# [SELECTED TEXT]
========

Showing posts with label partition. Show all posts
Showing posts with label partition. Show all posts

Wednesday, February 13, 2019

Kosovo: November 2, 2007 Meeting of the Task Force on the Mitrovica Area

In April 2007, the EU began to ready for assuming its role in a "post-independent" Kosovo and sent its EU Planning Team (EUPT) to begin coordinating with UNMIK on its plans to take our place.  In UNMIK Mitrovica's first meetings with the EUPT in Pristina, it was clear that the the EU people believed they were the knights on white horses sent to clean up the mess left by the UN.  They were not much interested in our views and wanted from us only what was necessary to leave the stage for them.  Things didn't work out that way and as of February 2019, both UNMIK and the EU are still there.  Indeed, it was only years later that the EU was allowed to place staff (other than police) in the north.  Here follows the minutes of the first meeting of the Mitrovica Task Force formed to start planning for the establishment of the EU''s International Civilian Office (ICO) that they saw becoming the new boss in Mitrovica.  They proved to be clueless.  (Two more meetings were held and those minutes will follow.)

November 2, 2006


Minutes of the Task Force on the Mitrovica Area meeting


Participants: Gallucci, Efimov (both UNMIK), Daca (OSCE), Carver, Stadler (both ICO PT), Zuccarini (EUPT), Guehenneux, Bruno (KFOR)

========

# [DATA BELOW]

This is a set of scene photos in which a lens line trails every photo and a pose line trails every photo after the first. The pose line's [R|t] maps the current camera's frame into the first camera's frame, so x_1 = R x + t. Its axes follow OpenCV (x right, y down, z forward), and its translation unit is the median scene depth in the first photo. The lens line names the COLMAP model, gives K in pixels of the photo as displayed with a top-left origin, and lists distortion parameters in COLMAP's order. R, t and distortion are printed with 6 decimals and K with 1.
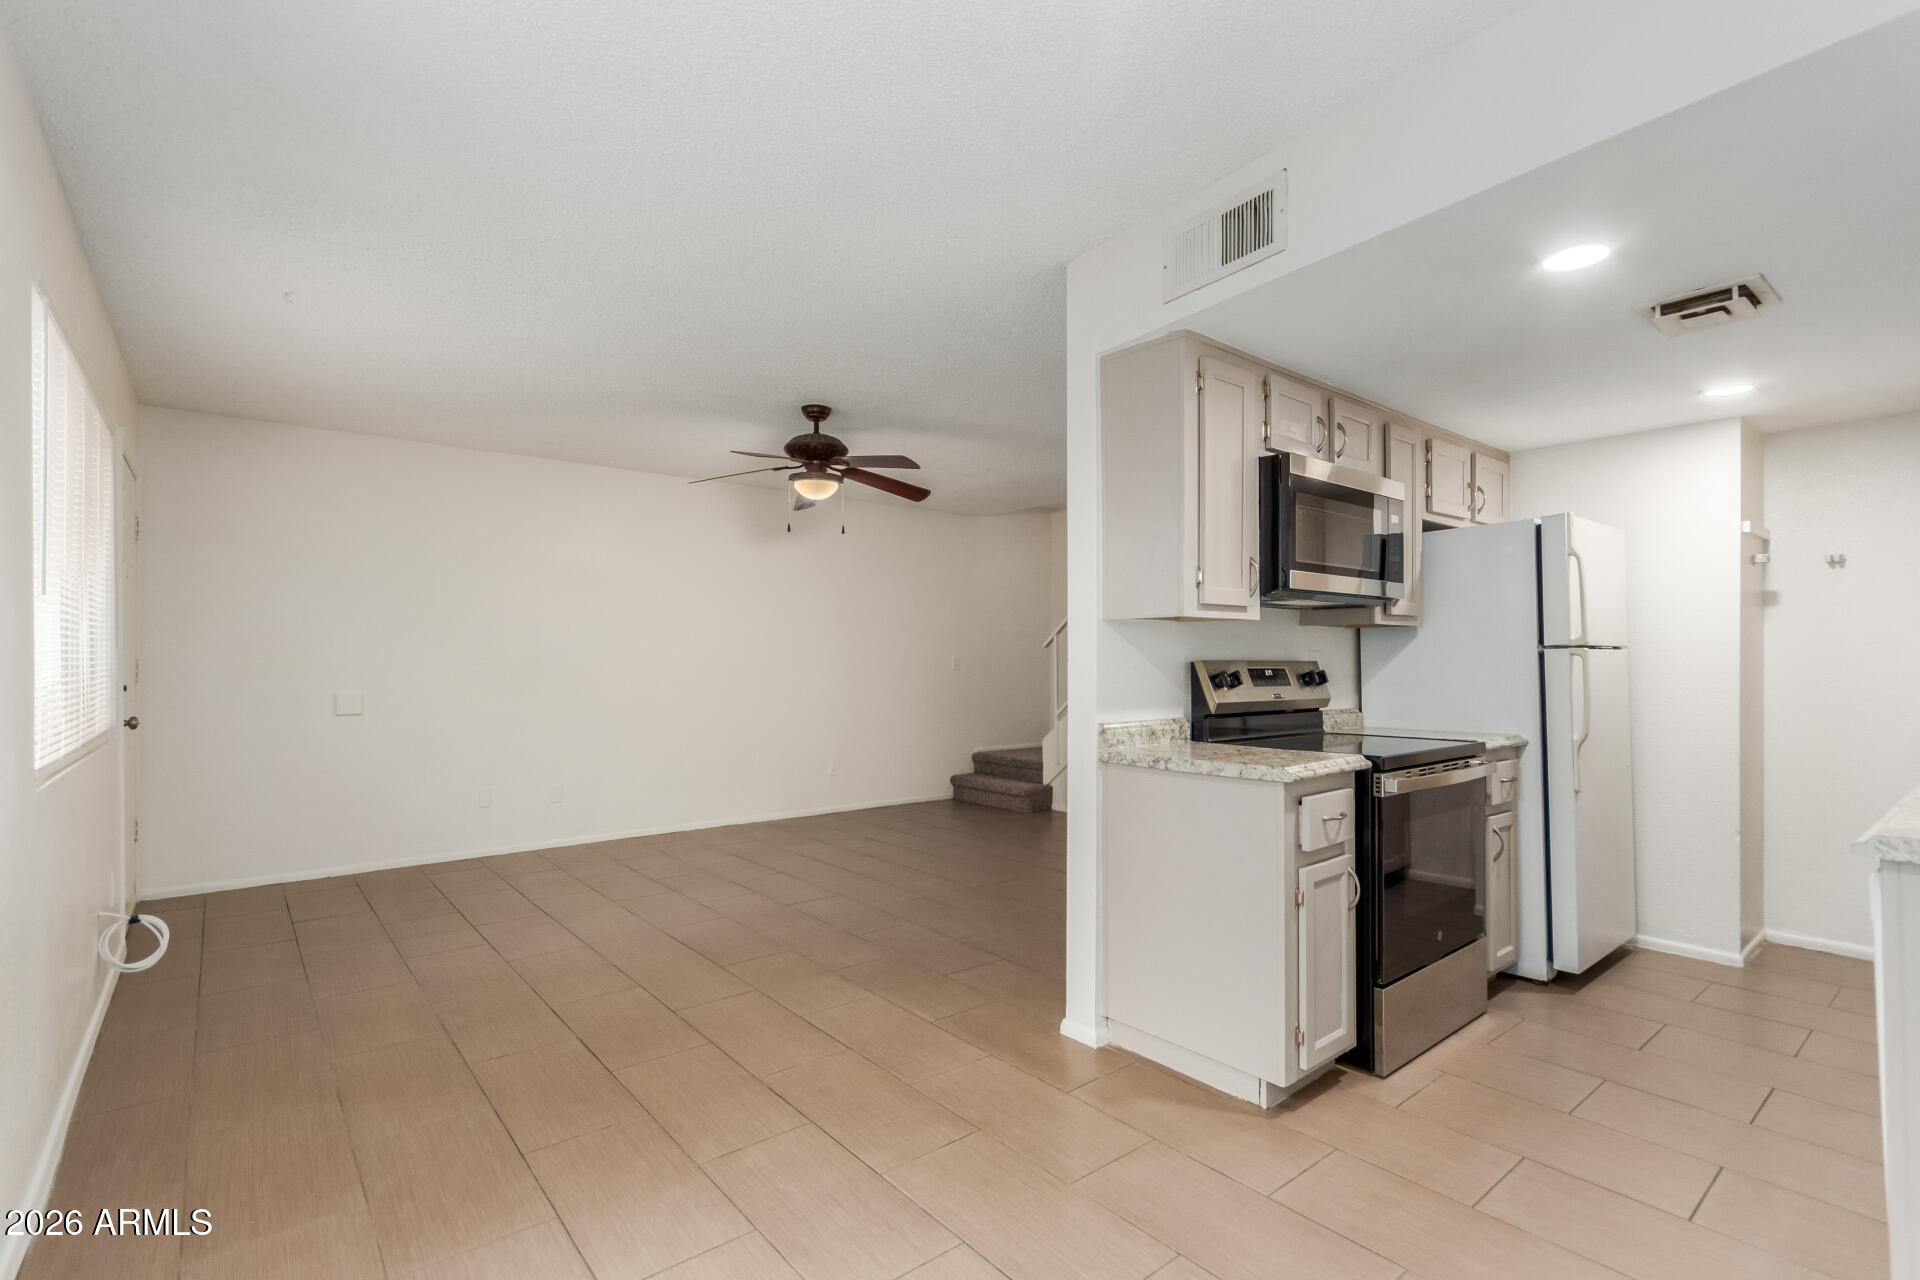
lens RADIAL K [[893.4, 0, 966.6], [0, 893.4, 652.6], [0, 0, 1]] dist [0.008012, 0.001886]
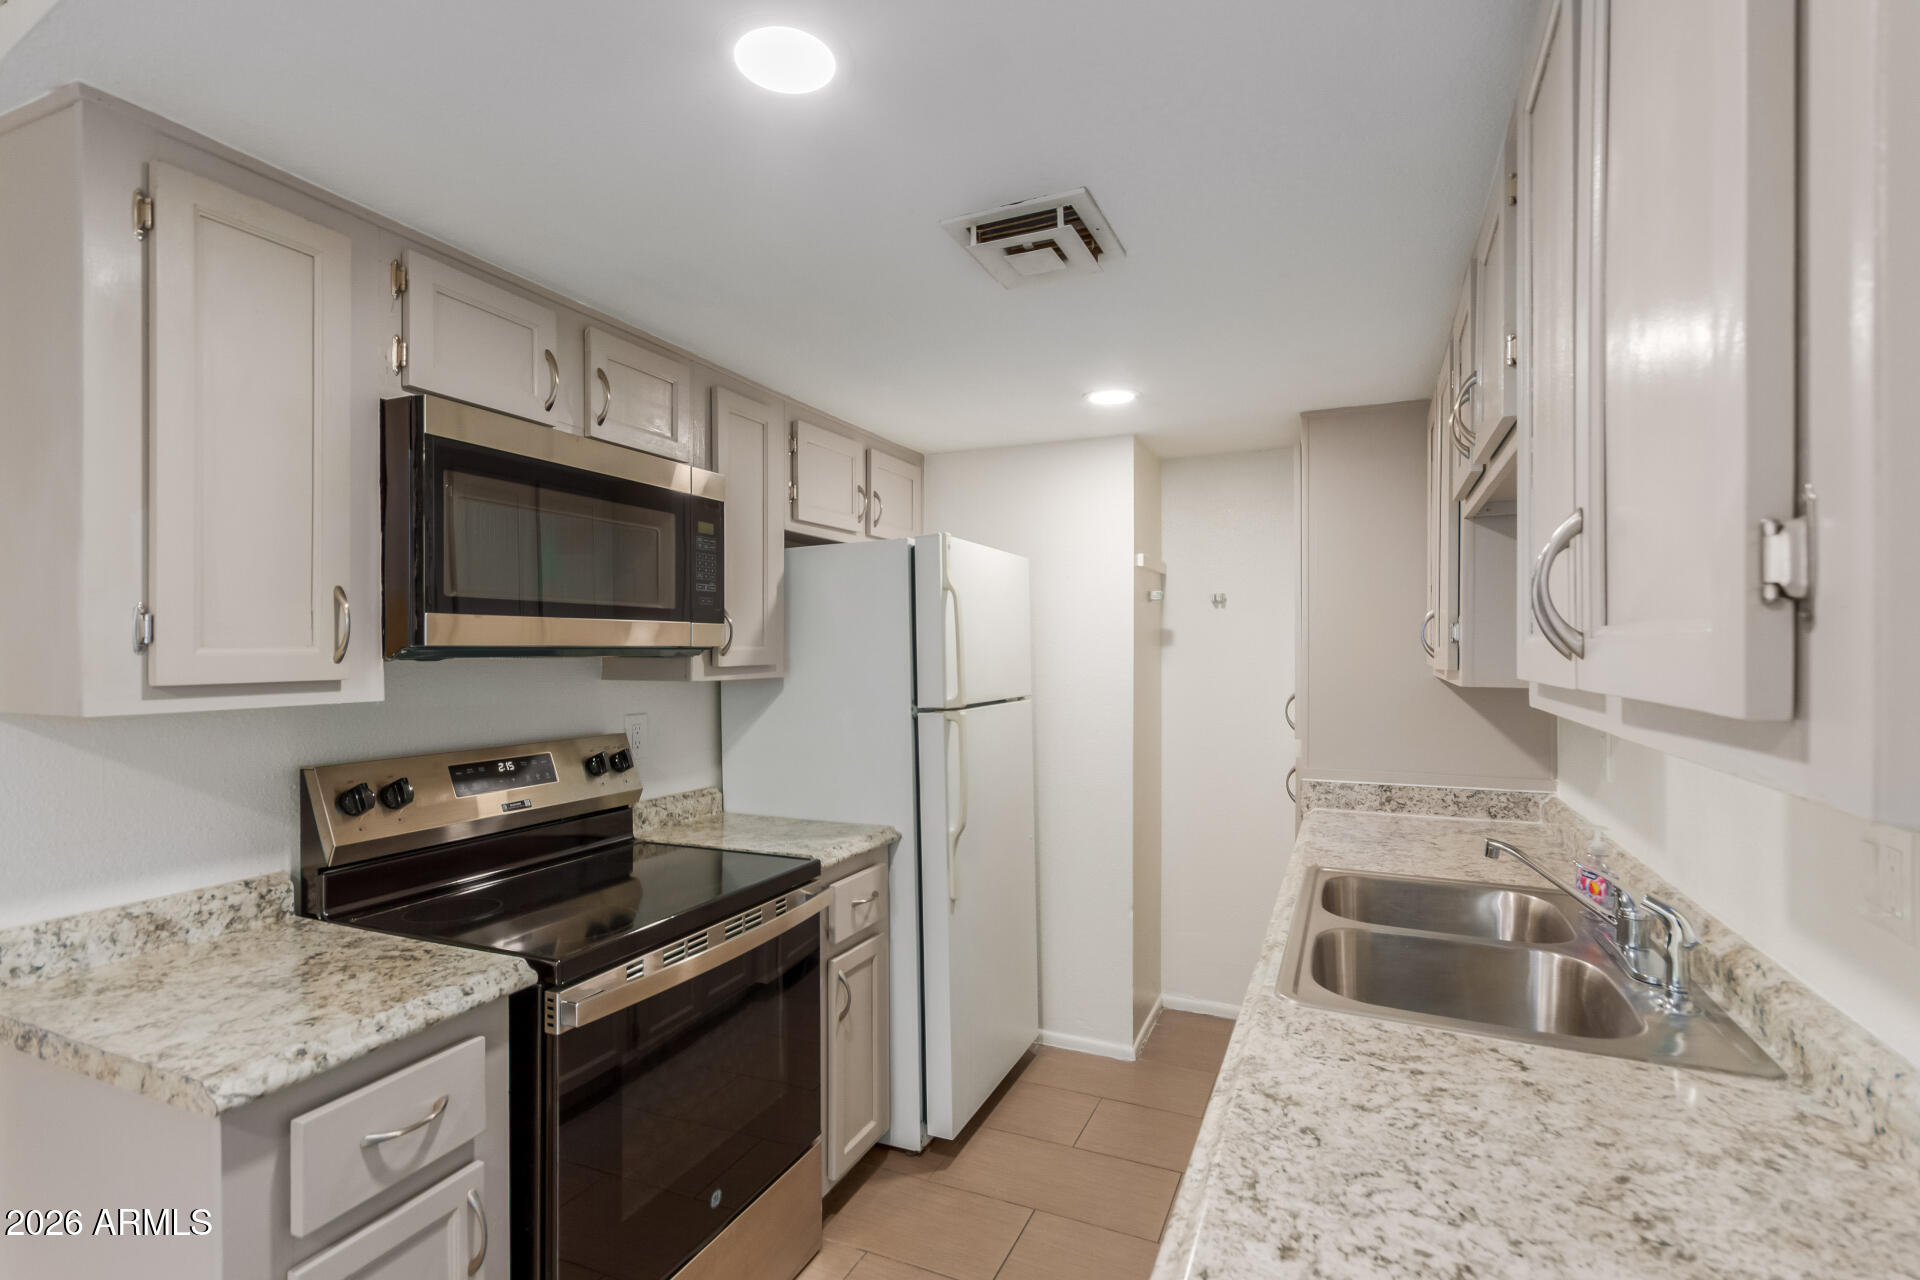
lens RADIAL K [[893.4, 0, 966.5], [0, 893.4, 644.8], [0, 0, 1]] dist [0.008012, 0.001886]
pose [[0.896949, 0.000463, 0.442133, 0.367257], [-0.001182, 0.999998, 0.001352, -0.064946], [-0.442131, -0.001735, 0.896949, 0.324835]]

========

# [WHAT TO WORK ON]
Transcribe the Kosovo post on the Mitrovica Task Force word for word, starting at "Minutes of the Task" and ending at "Guehenneux, Bruno (KFOR)".

# [RESPONSE BOX]
Minutes of the Task Force on the Mitrovica Area meeting


Participants: Gallucci, Efimov (both UNMIK), Daca (OSCE), Carver, Stadler (both ICO PT), Zuccarini (EUPT), Guehenneux, Bruno (KFOR)